As shown in FIG. 5, the coupling member 86 is composed of a supported portion 86a, a rotational force transmission portion 86b, and a coupling portion 86c. First, the supported portion 86a has a cylindrical shape with the rotation axis L1 of the coupling member 86 as the central axis. Next, the rotational force transmission portion 86b includes a cylindrical imparting portion 86b1 projecting in a direction orthogonal to the rotation axis L1, a large diameter portion 86b4 having a larger diameter than the supported portion 86a, and a large diameter portion 86b4. It has a shaft portion 86b3 that connects the coupling portion 86c. Here, the stepped portion between the large diameter portion 86b4 and the supported portion 86a is referred to as a stepped portion 86b2. The coupling portion 86c has a spherical outer shape, a base portion 86c3, a pair of protruding portions (projections) 86c1 protruding outward from the rotation shaft L1 from the base portion 86c3, and a spherical shape formed by hollowing out the base portion 86c3 concentrically with the base portion 86c3. It has a recess 86c4.

The coupling portion 86c is a portion for coupling with the drive head 14 provided in the main body. A pair of protruding portions 86c1 provided on the coupling portion 86c come into contact with the drive pins 14b of the drive head 14, and thus receive a rotational force (driving force) from the drive head 14. The contact portion of the protruding portion 86c1 that comes into contact with the drive pin 14b is a force receiving portion (rotational force receiving portion, driving force receiving portion) for receiving a rotational force. The coupling member 86 and the drum cylinder 62 rotate due to the rotational force received by the protrusion 86c1.
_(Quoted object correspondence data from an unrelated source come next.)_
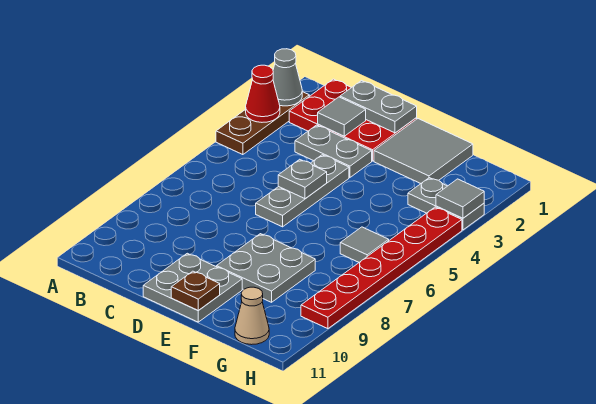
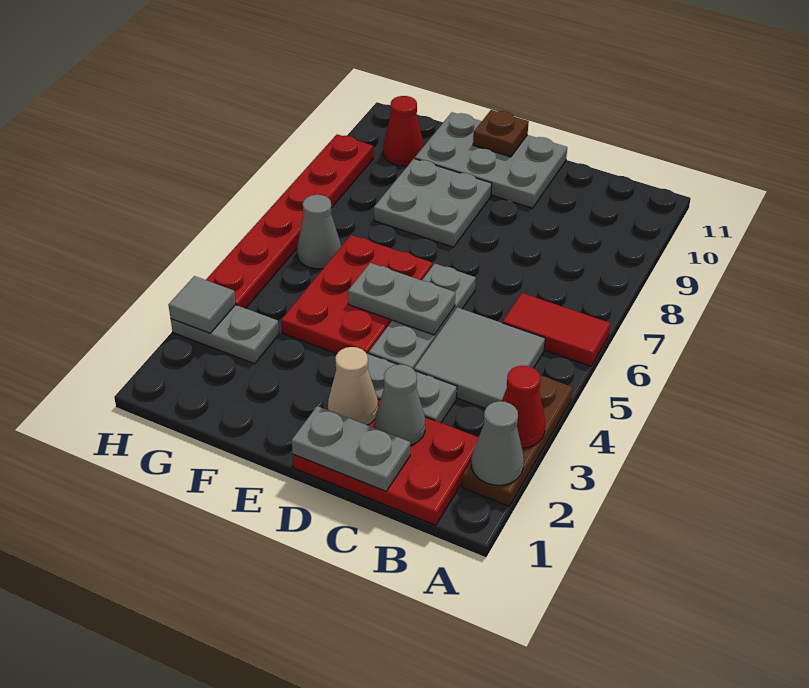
none -> red tile A6:B6 level 1
grey tile C2 level 2 -> grey cone C2 level 2
grey plate D5 level 2 -> grey plate D5:E5 level 2
grey plate D10:E11 level 1 -> grey plate D10:F11 level 1
grey tile E1:F2 level 1 -> grey tile B4:C5 level 1
none -> red plate E4:F6 level 1
grey tile G6 level 1 -> grey cone G6 level 1
none -> red cone G10 level 1
tan cone G11 level 1 -> tan cone D2 level 2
The recess 86c1 is a surface formed by recessing the base portion 86c3, and faces the side opposite to the supported portion 86a (that is, the free end side of the coupling member 86). Further, the protruding portion 86c1 is a protrusion protruding from a surface in the vicinity of the recess 86c1. That is, the base portion 86c3 has an annular surface (edge) around the recess 86c1, and the protruding portion 86c1 projects from the annular surface. The coupling member 86 has a plurality of protrusions 86c1 (two in this embodiment).
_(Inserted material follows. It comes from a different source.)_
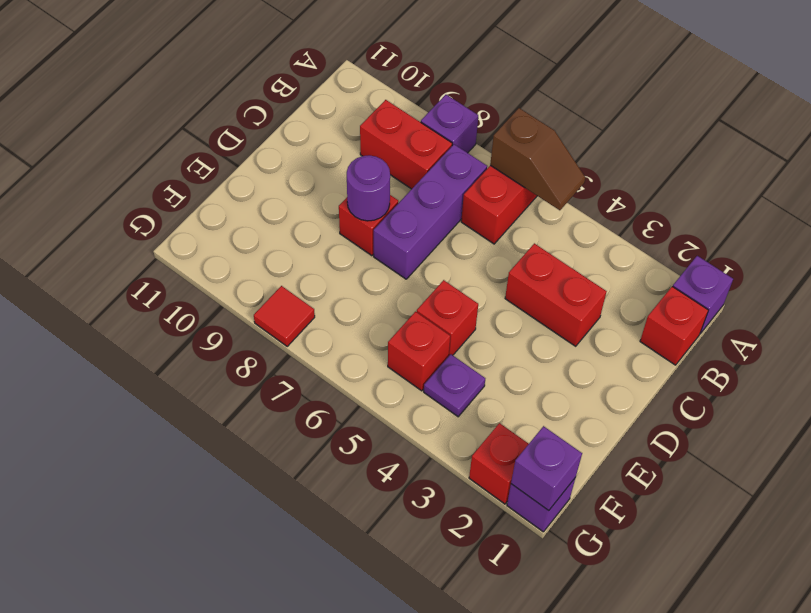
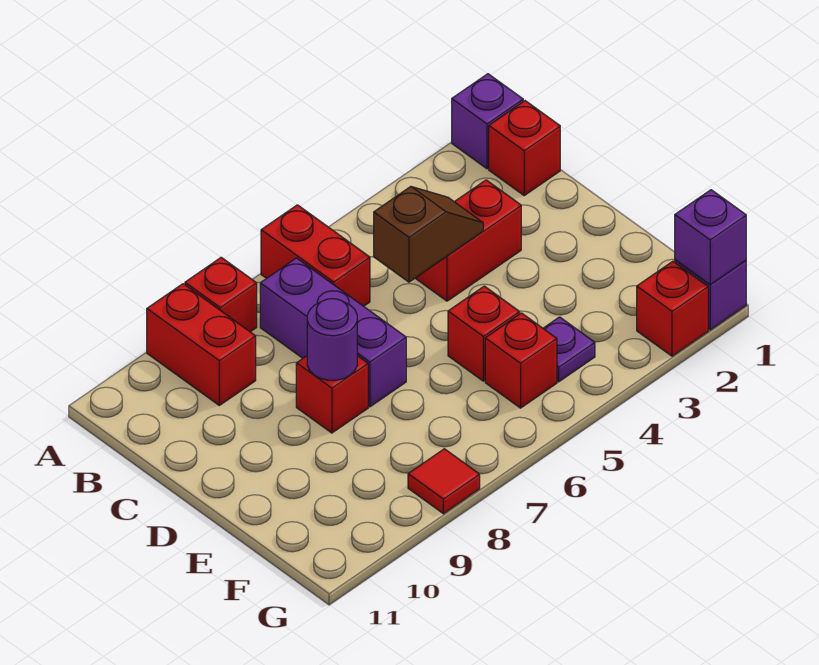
brown slope A5:A6 level 2 top 6 -> brown slope C4:C5 level 2 top 5
purple brick A8 level 1 -> red brick A8 level 1
red brick B8:B9 level 1 -> red brick A9:B9 level 1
The protruding portion 86c1 projects in the direction of the axis L1 (axis L2) in a direction away from the drum cylinder 62. In other words, the protruding portion 86c1 protrudes toward the tip of the coupling member 86. The coupling member 86 is farthest from the drum cylinder 62 in the direction of the axis L1 at the tip of the protrusion 86c1.

The base portion 86c1 is a portion forming an end portion (first end portion) of the coupling member 86. The protrusion 86c1 is a protrusion that further protrudes from the base 86c1 toward the tip of the coupling member 86.

Further, the supported portion 86a and the large diameter portion 86b4 are portions that are arranged inside the drum unit and are connected to and fixed to the drive side flange 87 described later. That is, the supported portion 86a and the large diameter portion 86b4 are portions that form a fixed end (second end portion) connected to the drive-side flange 87.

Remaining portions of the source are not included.